··· Selected extract

IBM Introduces Granite 3.3 Series of AI Models

2 days ago 6

Published on April 17, 2025
In AI News

The models constitute IBM’s most multimodal release yet.

IBM has announced the release of the Granite 3.3 AI model lineup. Granite Speech 3.3 8B, a speech-to-text (STT) model that excels in automatic speech recognition (ASR) and automatic speech translation (AST), is in the spotlight.

The STT model is built on top of Granite 3.3 8B Instruct, a large language model, with a 2B sibling version also available. It features improved reasoning abilities. Moreover, its base models, Granite 3.3 8B Base and Granite 3.3 2B Base, are also available for developers to fine-tune.

All the models are released open source under an Apache 2.0 license.

Granite Speech 3.3 includes a speech encoder, speech project, an LLM, and low-rank adaptation (LoRA) adapters.

The company explained that the speech model is a compact and cost-efficient audio-in (and text-in), text-out STT model tailored for enterprise use cases. It mentioned that Granite Speech 3.3 provides greater accuracy than leading open and closed model competitors when tested with notable public datasets.

Granite Speech 3.3 8B also achieved a lower error rate for transcription tasks, as indicated by the benchmark tests.

The model also provides automated translation from English to a diverse set of languages, including French, Spanish, Italian, German, Portuguese, Japanese, and Mandarin, achieving performance on par with proprietary models like OpenAI’s GPT-4o and Google’s Gemini 2.0 Flash on supported languages.

······
··· Material supplied

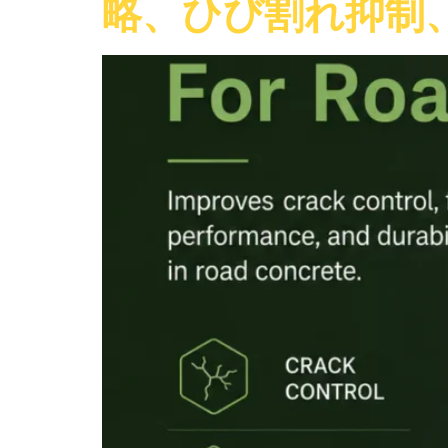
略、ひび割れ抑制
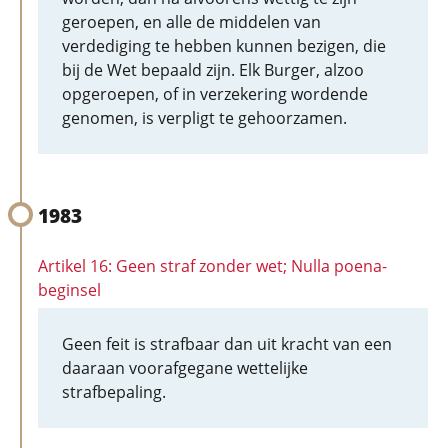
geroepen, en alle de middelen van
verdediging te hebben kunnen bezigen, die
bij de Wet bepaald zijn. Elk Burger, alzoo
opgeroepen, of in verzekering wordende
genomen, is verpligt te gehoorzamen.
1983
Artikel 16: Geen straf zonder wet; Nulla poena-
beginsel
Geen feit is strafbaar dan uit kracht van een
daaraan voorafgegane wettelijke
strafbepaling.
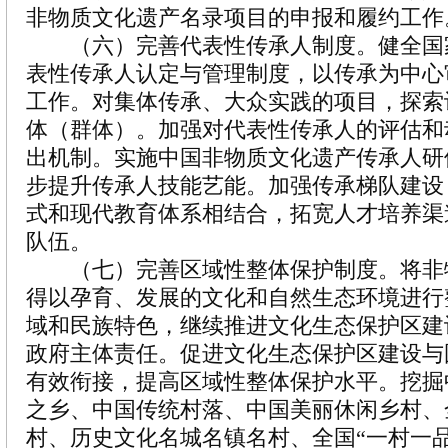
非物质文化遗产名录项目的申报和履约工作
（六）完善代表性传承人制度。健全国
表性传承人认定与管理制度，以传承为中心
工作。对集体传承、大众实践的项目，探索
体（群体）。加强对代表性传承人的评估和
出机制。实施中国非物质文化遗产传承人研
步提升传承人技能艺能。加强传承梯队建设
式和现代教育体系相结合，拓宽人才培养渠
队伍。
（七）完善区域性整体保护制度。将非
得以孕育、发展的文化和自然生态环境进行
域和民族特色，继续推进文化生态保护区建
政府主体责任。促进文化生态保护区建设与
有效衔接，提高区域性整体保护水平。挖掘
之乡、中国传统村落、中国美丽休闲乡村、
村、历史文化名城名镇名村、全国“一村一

······

### Your tasks
1. Answer these questions about the Granite 3.3 article:
(a) Under what license are the models released?
(b) Which large language model is Granite Speech 3.3 8B built on?
(c) Which two proprietary models does the article name when comparing translation performance?
2. Resume the article on IBM's Granite 3.3 models from its last sentence and write the next few paragraphs.
The records have no connection to the article on IBM's Granite 3.3 models.

### Answers by task
1.
(a) An Apache 2.0 license.
(b) Granite 3.3 8B Instruct.
(c) OpenAI's GPT-4o and Google's Gemini 2.0 Flash.

2.
To help improve Granite-driven applications, IBM has released retrieval-augmented generation-focused LoRA adapters for the previously released Granite 3.2 8B Instruct. These can be accessed on Hugging Face as part of Granite Experiments.

As part of the announcement, IBM mentioned several areas for improvement. Currently, the audio encoder for the speech model supports only English, so they are looking to support multilingual encoding.

The company further mentioned other refinements, such as data recipes with higher-quality training data and a unified structure to integrate audio features in training stages. The company also plans to support speech emotion recognition (SER) capabilities.

The company mentioned that it is training Granite 4.0, a new generation of models that aims to have significant gains in speed, context length, and capacity.